Резервное копирование перестаёт быть формальностью. Важно не просто делать бэкапы, а уметь их использовать:

― резервные копии должны создаваться по утверждённому графику;

― процедуры восстановления необходимо регулярно тестировать (например, раз в квартал) и фиксировать результаты;

― копии должны храниться изолированно и быть защищены от вирусов и несанкционированного доступа.

Компании должны уметь доказать, что восстановление данных реально работает, а не существует только на бумаге.

3. Контроль сторонних IT-рисков

Использование «облака» и решений по модели SaaS («ПО как услуга») не снимает ответственности с компании. В зоне внимания:

― полный реестр всех внешних сервисов;

― юридически оформленные гарантии со стороны провайдеров (соглашения SLA об уровне сервиса между заказчиком и исполнителем и DPA — о защите персональных данных);

― заранее подготовленный план миграции на альтернативное решение при сбое, изменении условий или росте цен.

При передаче данных или IT-функций подрядчику важно понимать:

― где физически хранятся данные;

― какое законодательство на них распространяется;

― есть ли у компании право проводить аудит поставщика.

Комплаенс становится непрерывным процессом демонстрации реального контроля, а не набором формальных отчётов.

IT-комплаенс в 2026 году — порядок в компании и снижение рисков

Если раньше акцент делался на соглашениях и политике конфиденциальности, то теперь ключевые вопросы другие: кто имеет доступ к критическим системам, что произойдёт при отказе сервера и как быстро бизнес сможет восстановиться. Безопасность всё чаще рассматривается через призму отказоустойчивости CRM (систем управления взаимоотношениями с клиентами), а также бухгалтерии и систем документооборота.

Основные угрозы и приоритетные меры

1. Хаос в доступах — прямой путь к утечкам

Устаревшие учётные записи и избыточные привилегии в доступах повышают риск внутренних инцидентов.

Что важно сделать:

― составить перечень всех используемых информационных систем;

― закрыть доступ уволенным сотрудникам;

― пересмотреть и сократить права текущего персонала по принципу «необходимого минимума».

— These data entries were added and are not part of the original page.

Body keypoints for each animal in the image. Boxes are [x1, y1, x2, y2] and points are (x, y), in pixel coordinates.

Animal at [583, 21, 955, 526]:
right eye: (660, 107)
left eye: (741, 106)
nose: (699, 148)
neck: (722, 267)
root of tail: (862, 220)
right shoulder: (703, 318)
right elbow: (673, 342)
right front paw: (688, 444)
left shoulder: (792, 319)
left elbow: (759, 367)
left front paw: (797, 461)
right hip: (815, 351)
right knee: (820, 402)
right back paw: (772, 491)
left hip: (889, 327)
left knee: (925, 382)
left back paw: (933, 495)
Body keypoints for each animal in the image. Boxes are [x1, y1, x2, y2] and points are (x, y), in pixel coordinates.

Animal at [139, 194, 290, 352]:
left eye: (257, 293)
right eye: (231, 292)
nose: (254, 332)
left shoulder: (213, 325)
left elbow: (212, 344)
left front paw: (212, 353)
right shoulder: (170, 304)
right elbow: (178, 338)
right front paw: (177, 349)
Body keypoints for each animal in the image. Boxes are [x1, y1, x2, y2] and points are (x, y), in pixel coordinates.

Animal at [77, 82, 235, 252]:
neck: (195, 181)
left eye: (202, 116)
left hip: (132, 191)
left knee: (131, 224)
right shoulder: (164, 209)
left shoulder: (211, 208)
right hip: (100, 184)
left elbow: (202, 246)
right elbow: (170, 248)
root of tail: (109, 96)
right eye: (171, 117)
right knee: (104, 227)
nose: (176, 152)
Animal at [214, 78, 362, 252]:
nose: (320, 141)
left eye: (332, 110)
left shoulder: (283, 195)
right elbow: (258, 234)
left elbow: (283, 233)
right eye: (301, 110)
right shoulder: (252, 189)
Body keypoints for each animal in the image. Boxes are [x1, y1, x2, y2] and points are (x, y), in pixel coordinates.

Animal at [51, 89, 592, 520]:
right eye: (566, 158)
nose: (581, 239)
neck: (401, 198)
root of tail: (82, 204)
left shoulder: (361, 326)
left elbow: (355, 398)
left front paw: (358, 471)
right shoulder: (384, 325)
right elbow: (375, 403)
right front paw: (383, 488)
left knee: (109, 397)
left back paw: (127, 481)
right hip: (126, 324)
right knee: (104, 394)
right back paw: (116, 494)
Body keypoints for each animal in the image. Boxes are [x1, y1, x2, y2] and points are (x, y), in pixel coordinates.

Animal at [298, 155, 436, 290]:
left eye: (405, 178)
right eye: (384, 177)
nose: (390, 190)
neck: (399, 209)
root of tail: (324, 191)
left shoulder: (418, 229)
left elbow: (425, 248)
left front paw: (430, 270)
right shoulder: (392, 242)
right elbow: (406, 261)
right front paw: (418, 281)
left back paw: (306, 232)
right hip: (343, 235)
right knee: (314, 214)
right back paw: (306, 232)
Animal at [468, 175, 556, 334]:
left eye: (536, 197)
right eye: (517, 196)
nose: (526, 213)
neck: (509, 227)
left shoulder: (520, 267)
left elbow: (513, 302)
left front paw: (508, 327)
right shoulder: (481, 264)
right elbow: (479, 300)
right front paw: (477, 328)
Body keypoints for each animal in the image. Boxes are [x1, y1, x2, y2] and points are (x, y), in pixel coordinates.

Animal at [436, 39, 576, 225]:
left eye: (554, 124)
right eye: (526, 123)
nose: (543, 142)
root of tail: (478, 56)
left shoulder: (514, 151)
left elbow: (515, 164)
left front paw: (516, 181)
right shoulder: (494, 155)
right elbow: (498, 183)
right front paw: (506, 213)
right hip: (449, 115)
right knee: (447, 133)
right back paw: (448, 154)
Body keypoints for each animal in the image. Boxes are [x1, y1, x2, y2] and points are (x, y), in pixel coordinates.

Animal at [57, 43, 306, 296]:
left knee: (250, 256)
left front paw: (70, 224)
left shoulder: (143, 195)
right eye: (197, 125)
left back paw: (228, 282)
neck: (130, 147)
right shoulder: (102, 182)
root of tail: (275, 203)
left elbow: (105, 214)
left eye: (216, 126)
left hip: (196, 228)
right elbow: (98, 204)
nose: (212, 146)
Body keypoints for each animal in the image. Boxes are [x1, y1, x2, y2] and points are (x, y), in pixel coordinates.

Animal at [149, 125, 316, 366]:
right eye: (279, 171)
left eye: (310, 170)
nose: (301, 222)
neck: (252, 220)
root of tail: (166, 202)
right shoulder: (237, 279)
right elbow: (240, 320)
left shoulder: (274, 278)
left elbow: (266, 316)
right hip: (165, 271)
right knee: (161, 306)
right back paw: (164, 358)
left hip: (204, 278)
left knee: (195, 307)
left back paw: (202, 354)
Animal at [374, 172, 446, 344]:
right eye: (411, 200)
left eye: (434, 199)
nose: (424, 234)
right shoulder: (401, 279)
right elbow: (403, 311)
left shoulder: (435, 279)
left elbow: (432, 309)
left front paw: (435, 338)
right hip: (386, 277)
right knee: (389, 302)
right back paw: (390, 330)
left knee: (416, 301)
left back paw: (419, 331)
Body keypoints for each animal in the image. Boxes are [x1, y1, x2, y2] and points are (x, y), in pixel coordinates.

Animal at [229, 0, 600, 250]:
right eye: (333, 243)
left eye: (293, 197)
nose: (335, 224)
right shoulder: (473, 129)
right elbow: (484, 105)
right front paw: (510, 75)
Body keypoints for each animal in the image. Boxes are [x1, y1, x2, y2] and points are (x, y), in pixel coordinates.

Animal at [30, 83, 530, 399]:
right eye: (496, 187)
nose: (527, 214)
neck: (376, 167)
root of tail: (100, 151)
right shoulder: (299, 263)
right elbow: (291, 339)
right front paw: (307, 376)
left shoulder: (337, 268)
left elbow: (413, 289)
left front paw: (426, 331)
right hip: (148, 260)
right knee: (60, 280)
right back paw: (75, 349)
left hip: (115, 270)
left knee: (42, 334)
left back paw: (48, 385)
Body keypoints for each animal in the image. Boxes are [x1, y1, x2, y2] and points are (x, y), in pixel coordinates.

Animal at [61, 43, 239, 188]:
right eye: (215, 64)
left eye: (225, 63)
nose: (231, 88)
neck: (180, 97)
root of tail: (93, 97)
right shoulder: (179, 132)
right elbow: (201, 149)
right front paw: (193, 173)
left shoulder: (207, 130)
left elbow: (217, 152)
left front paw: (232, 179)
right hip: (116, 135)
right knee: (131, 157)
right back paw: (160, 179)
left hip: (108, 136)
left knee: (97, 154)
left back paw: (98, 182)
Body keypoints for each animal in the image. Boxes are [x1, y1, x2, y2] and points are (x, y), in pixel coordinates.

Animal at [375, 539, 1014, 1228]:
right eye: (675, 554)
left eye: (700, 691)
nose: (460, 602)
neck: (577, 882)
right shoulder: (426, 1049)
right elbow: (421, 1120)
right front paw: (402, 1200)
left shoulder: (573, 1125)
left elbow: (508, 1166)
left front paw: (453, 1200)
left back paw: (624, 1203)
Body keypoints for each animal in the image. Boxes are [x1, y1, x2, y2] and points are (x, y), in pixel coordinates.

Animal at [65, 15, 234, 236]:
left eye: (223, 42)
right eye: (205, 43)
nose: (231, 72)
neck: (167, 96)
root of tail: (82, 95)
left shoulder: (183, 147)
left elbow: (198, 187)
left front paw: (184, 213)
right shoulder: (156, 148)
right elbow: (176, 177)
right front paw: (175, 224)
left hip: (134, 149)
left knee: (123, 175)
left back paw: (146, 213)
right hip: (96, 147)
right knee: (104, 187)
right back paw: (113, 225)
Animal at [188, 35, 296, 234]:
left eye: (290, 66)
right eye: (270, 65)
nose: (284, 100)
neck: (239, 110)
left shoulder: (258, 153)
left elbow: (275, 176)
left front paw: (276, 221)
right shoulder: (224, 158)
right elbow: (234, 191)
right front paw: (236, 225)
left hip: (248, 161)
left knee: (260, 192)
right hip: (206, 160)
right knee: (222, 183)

Базовая мера: внедрение двухфакторной аутентификации для критически важных систем.

2. Непроверенные бэкапы — риск остановки бизнеса

Отсутствие рабочих резервных копий при атаке на оборудование или его поломке может привести к длительному простою.

На что обратить внимание:

― где именно хранятся копии (локальные носители — самый уязвимый вариант);

― как часто создаются бэкапы;

― проводится ли регулярное тестирование восстановления.

Базовая мера: назначение ответственного лица и утверждение понятного регламента резервного копирования с обязательной проверкой результатов.

3. Зависимость от внешних сервисов — скрытая угроза

Сбой или отключение стороннего сервиса может остановить критически важный бизнес-процесс.

Необходимо:

― зафиксировать все используемые внешние IT-сервисы;

― определить, какие из них критичны для бизнеса;

― проверить условия SLA-соглашений и ответственность провайдеров.

Для каждого ключевого для работы сервиса должен существовать план быстрого перехода на альтернативное решение.